Document structure recognition data:
┄┄┄┄┄┄┄┄┄┄

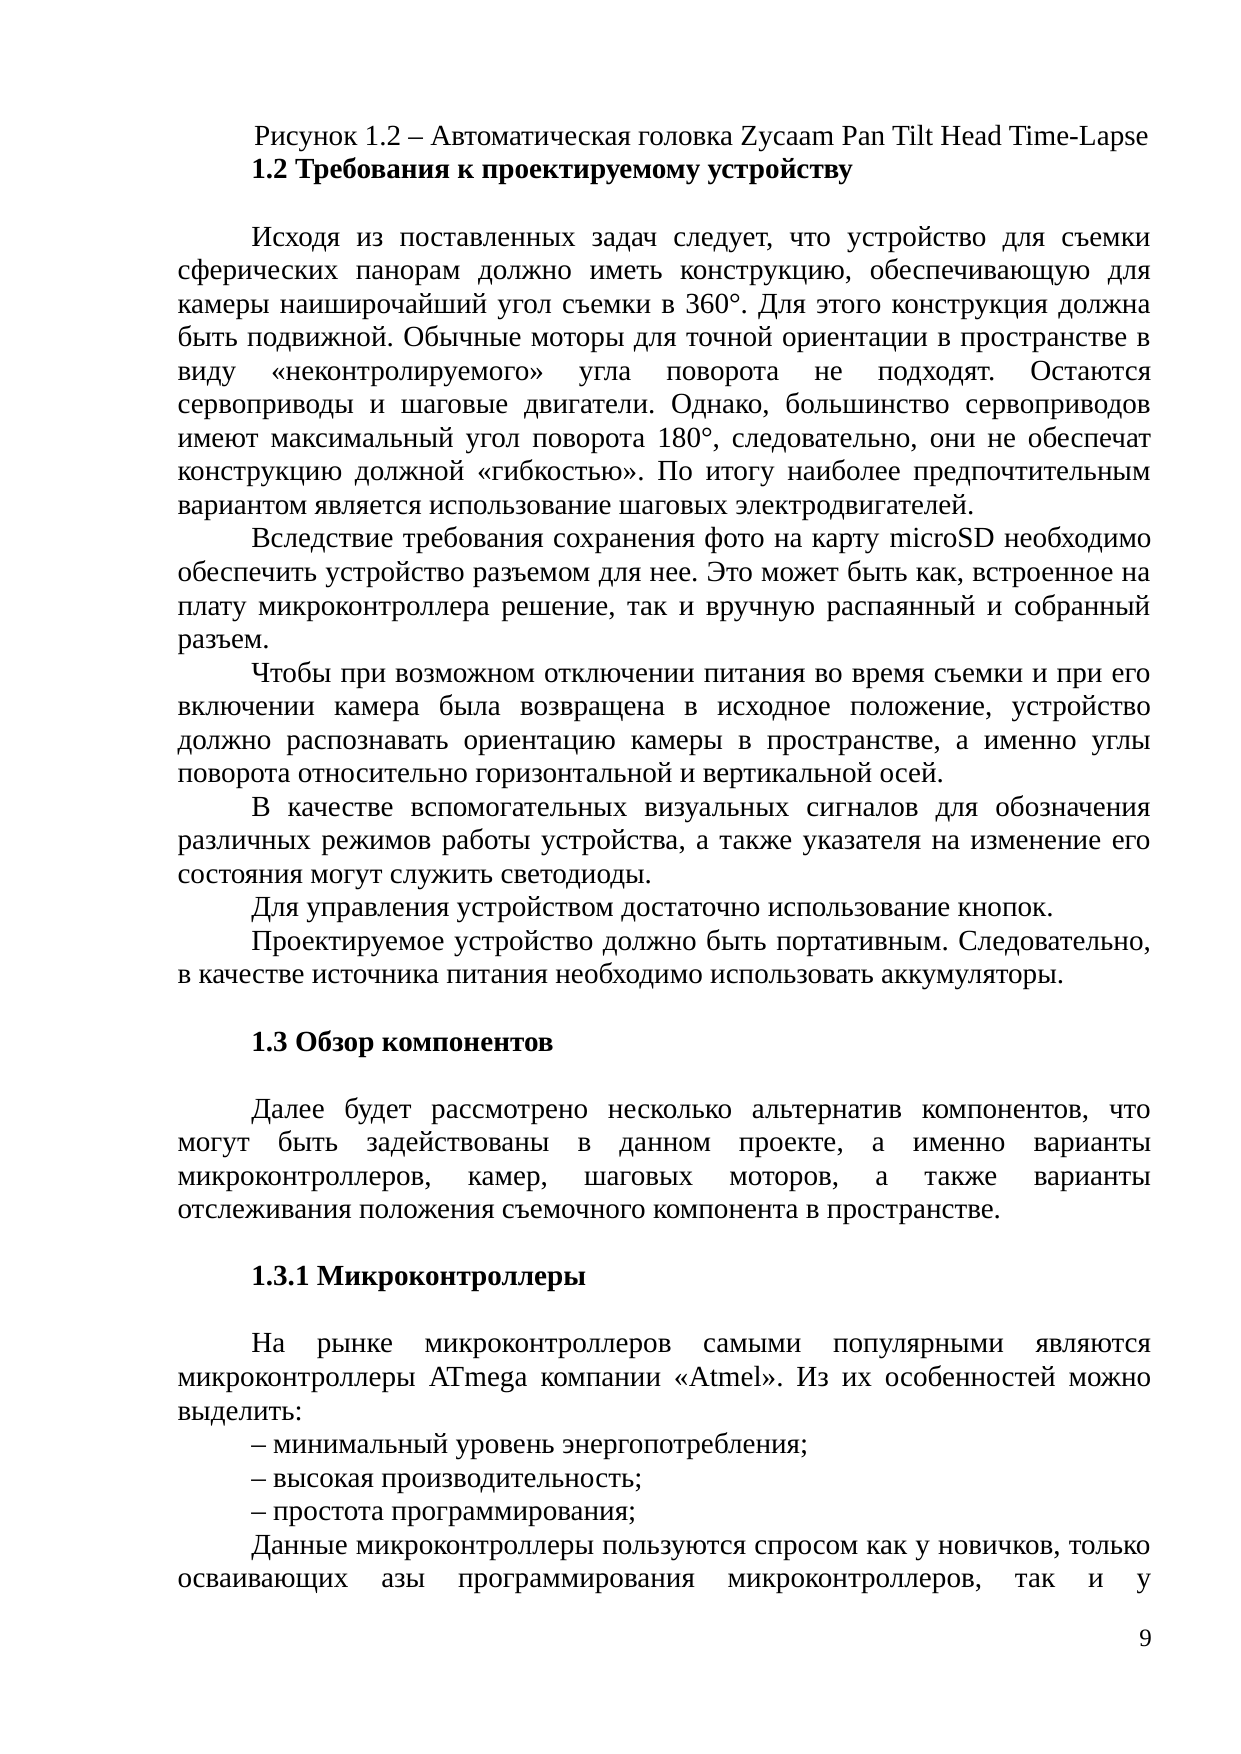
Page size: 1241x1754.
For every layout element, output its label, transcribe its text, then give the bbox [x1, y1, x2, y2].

text – минимальный уровень энергопотребления; [177, 1426, 1152, 1460]
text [177, 1527, 1152, 1594]
text Проектируемое устройство должно быть портативным. Следовательно, в качестве источника питания необходимо использовать аккумуляторы. [177, 923, 1152, 990]
subtitle 1.3.1 Микроконтроллеры [177, 1258, 1152, 1292]
text Рисунок 1.2 – Автоматическая головка Zycaam Pan Tilt Head Time-Lapse [177, 118, 1152, 152]
text – простота программирования; [177, 1493, 1152, 1527]
text На рынке микроконтроллеров самыми популярными являются микроконтроллеры ATmega компании «Atmel». Из их особенностей можно выделить: [177, 1326, 1152, 1426]
subtitle 1.2 Требования к проектируемому устройству [177, 152, 1152, 185]
subtitle 1.3 Обзор компонентов [177, 1024, 1152, 1057]
text Вследствие требования сохранения фото на карту microSD необходимо обеспечить устройство разъемом для нее. Это может быть как, встроенное на плату микроконтроллера решение, так и вручную распаянный и собранный разъем. [177, 521, 1152, 655]
text Чтобы при возможном отключении питания во время съемки и при его включении камера была возвращена в исходное положение, устройство должно распознавать ориентацию камеры в пространстве, а именно углы поворота относительно горизонтальной и вертикальной осей. [177, 655, 1152, 789]
text Исходя из поставленных задач следует, что устройство для съемки сферических панорам должно иметь конструкцию, обеспечивающую для камеры наиширочайший угол съемки в 360°. Для этого конструкция должна быть подвижной. Обычные моторы для точной ориентации в пространстве в виду «неконтролируемого» угла поворота не подходят. Остаются сервоприводы и шаговые двигатели. Однако, большинство сервоприводов имеют максимальный угол поворота 180°, следовательно, они не обеспечат конструкцию должной «гибкостью». По итогу наиболее предпочтительным вариантом является использование шаговых электродвигателей. [177, 219, 1152, 521]
text Для управления устройством достаточно использование кнопок. [177, 889, 1152, 923]
text – высокая производительность; [177, 1460, 1152, 1493]
text Далее будет рассмотрено несколько альтернатив компонентов, что могут быть задействованы в данном проекте, а именно варианты микроконтроллеров, камер, шаговых моторов, а также варианты отслеживания положения съемочного компонента в пространстве. [177, 1091, 1152, 1225]
text В качестве вспомогательных визуальных сигналов для обозначения различных режимов работы устройства, а также указателя на изменение его состояния могут служить светодиоды. [177, 789, 1152, 889]
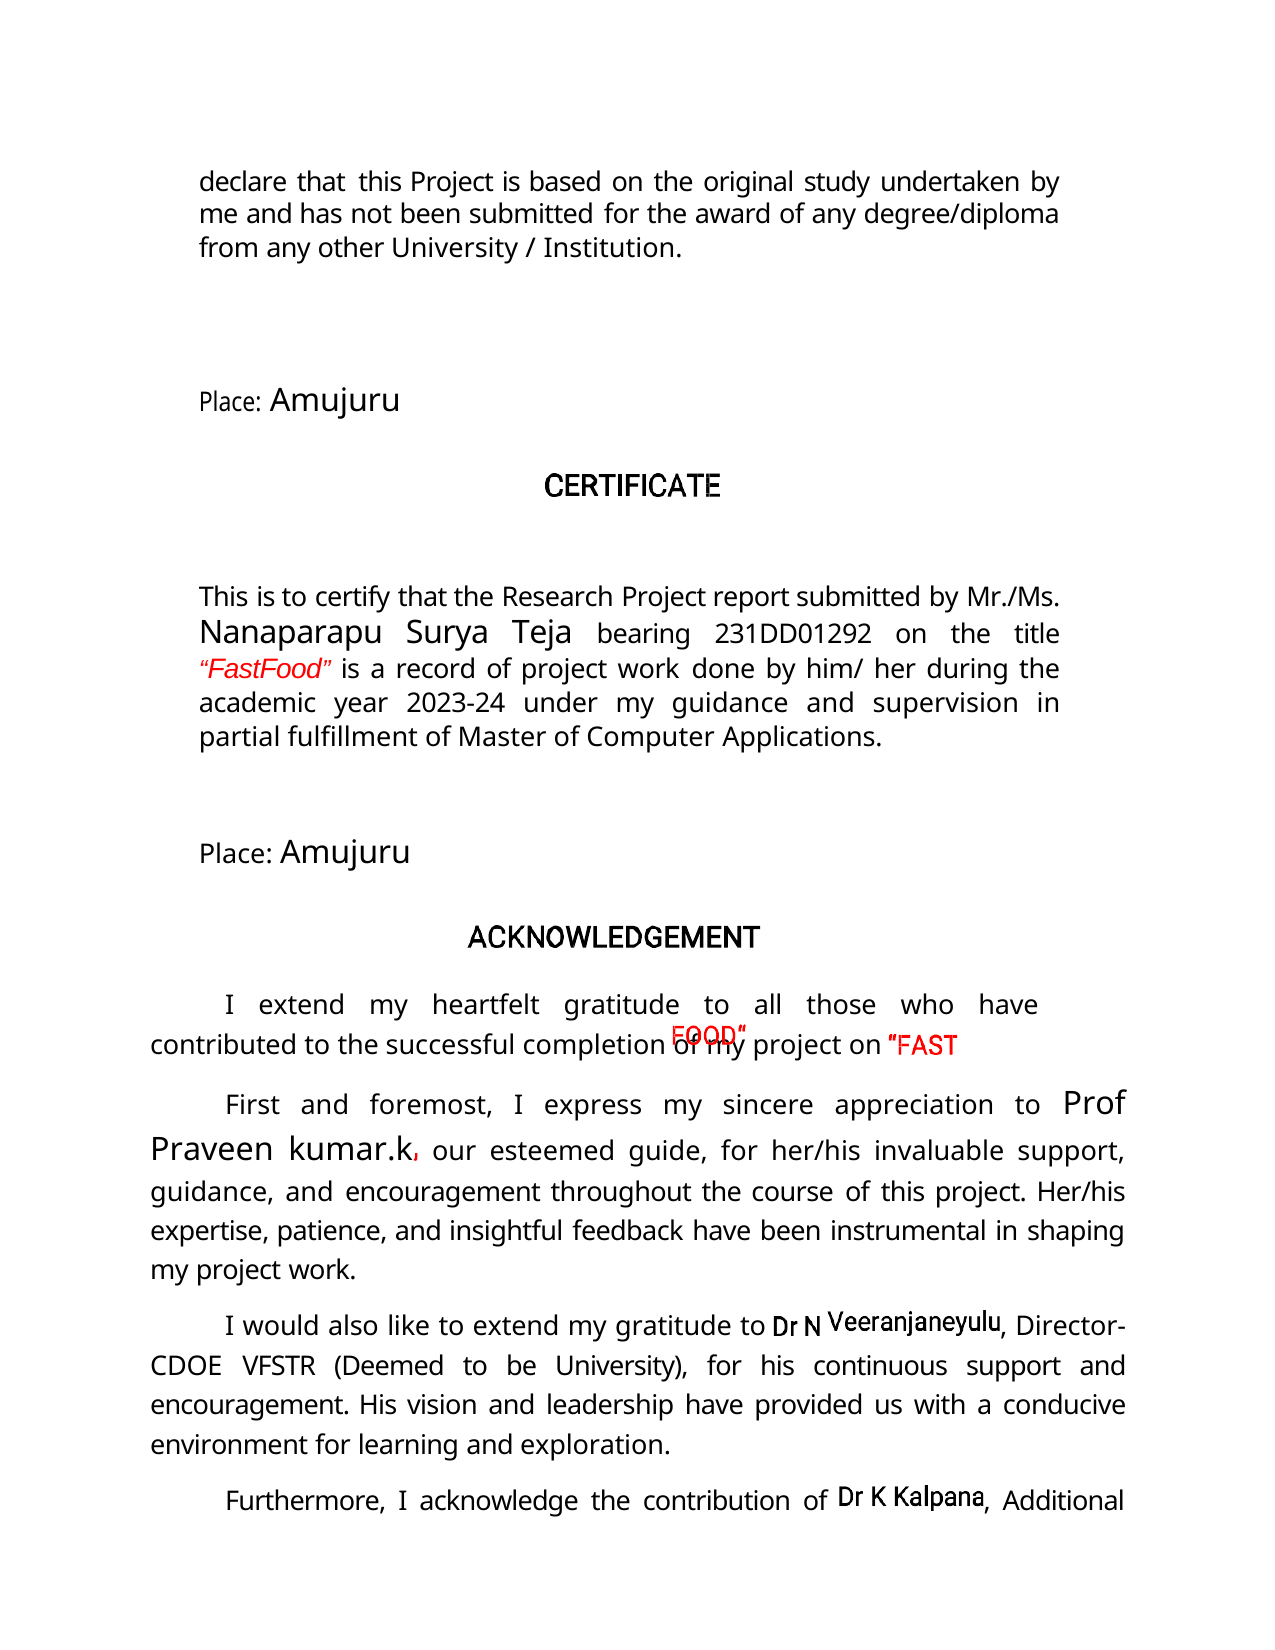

┄┄┄┄┄┄┄┄┄┄

WHAT THE TASK REQUIRES: Scan the entries above for the word "необходимо", then copy every line in which it occurs.

SOLUTION TO THE EXERCISE:
text Проектируемое устройство должно быть портативным. Следовательно, в качестве источника питания необходимо использовать аккумуляторы. [177, 923, 1152, 990]
text Вследствие требования сохранения фото на карту microSD необходимо обеспечить устройство разъемом для нее. Это может быть как, встроенное на плату микроконтроллера решение, так и вручную распаянный и собранный разъем. [177, 521, 1152, 655]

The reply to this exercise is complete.